REPUBLIKA.CO.ID, JAKARTA -- Direktur Legal Culture Institure (LeCI), Rizki Azmi memandang pembentukan Satuan Tugas Penanganan Hak Tagih Dana Bantuan Likuiditas Bank Indonesia hanyalah formalitas belaka. Kehadiran Keppres ini pun seperti mengesankan bahwa pemerintah tak ingin dipersalahkan atas kekalahan KPK dalam isu BLBI ini dan dianggap lepas tangan.
"Hal ini dapat ditilik dari substansi Keppres yang tidak substantif dan terkesan formalitas belaka," kata Rizqi kepada Republika.co.id, Senin (12/4).
Terlebih, dalam struktur Satgas tidak terlihat kehadiran KPK yang seharusnya dilibatkan sebagai lembaga yang paham medan pertempuran BLBI. Seharusnya KPK harus didorong mencari bukti baru dan menginvestigasi secara mendalam.
Satgas Hak Tagih BLBI ini pun bertransformasi "serupa tapi tak sama" setelah substansi Putusan MA dan SP3 KPK yang memenangkan Syafrudin A Temenggung adalah persoalan keperdataan bukan pidana serta merta memutus mata rantai keterlibatan Sjamsul Nursalim (SN)dan itjih SN (ISN). Padahal, pada prinsipnya SP3 tidak menghapus investigasi KPK untuk menemukan alat bukti yang linier dan seharusnya KPK jangan bertumpu dengan Syafrudin Tumenggung untuk mencari keterikatan dengan Sjamsul dan Itjih Nursalim dalam hal kerugian negara.
Karena masih ada subjek pejabat yang bisa di eksplor yaitu mantan Menteri Koordinator (Menko) Bidang Perekonomian Dorodjatun Kuntjoro Jakti. LeCI memandang pemerintah semenjak awal mengesampingkan penyelesaian penuntutan hukum pidana kepada para pemegang saham pengendali.
"Padahal diketahui adanya penyalahgunaan BLBI dan adanya pelanggaran Batas Maksimum Pemberian kredit (BMPK) dan non performing loan yang dilakukan BDNI sebagai Bank Beku Operasi ( BBO) atau Bank Beku Kegiatan Usaha (BBKU)," terang dia.
"Lingkaran hitam BLBI ini seakan-akan tidak berubah bentuk selama puluhan tahun sampai saat ini," tambahnya. Pada ujungnya, sambung Rizqi, persoalan korupsi harus diberantas dengan hukuman yang maksimal baik dengan ganti rugi dan pemidanaan akibat melawan hukum dan menyengsarakan serta menghilangkan kemakmuran negara.
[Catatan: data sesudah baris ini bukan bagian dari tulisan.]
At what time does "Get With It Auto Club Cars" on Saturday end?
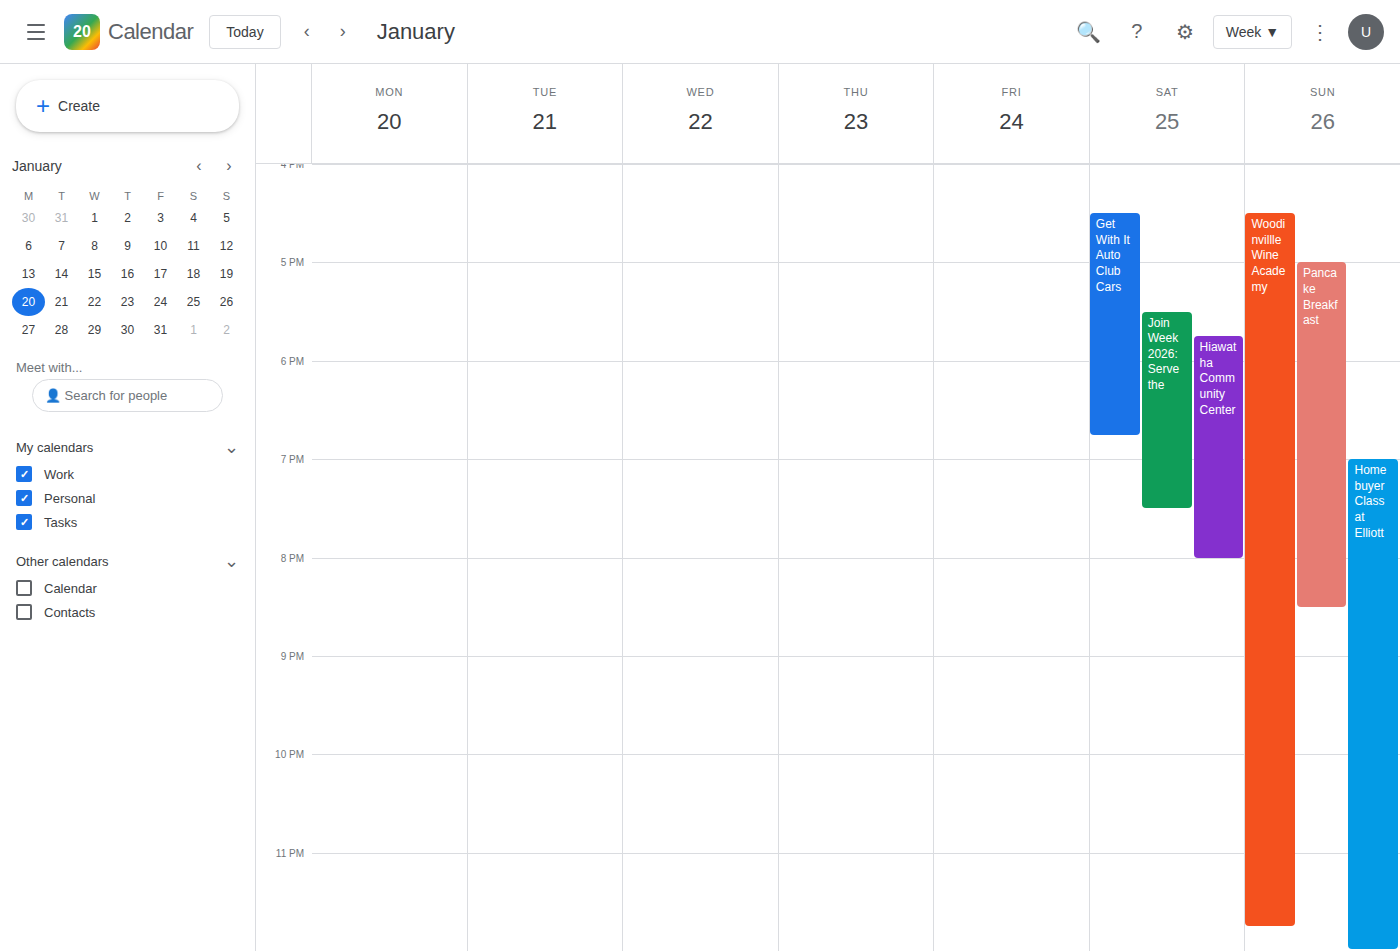
6:45 PM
Dan dorongan terhadap praperadilan SP3 KPK terhadap Sjamsul Nursalim dan Itjih Nursalim menjadi sesuatu yang harus di dorong sebagai time keeper dan reminder kepada KPK bahwa BLBI adalah megakorupsi dan sejarah terbesar korupsi di Indonesia. "Oleh karenanya perlu keseriusan dan keberanian dalam mengungkap dan mengembalikan aset milik negara yang sangat di perlukan dalam masa sulit ini," tegas Rizqi.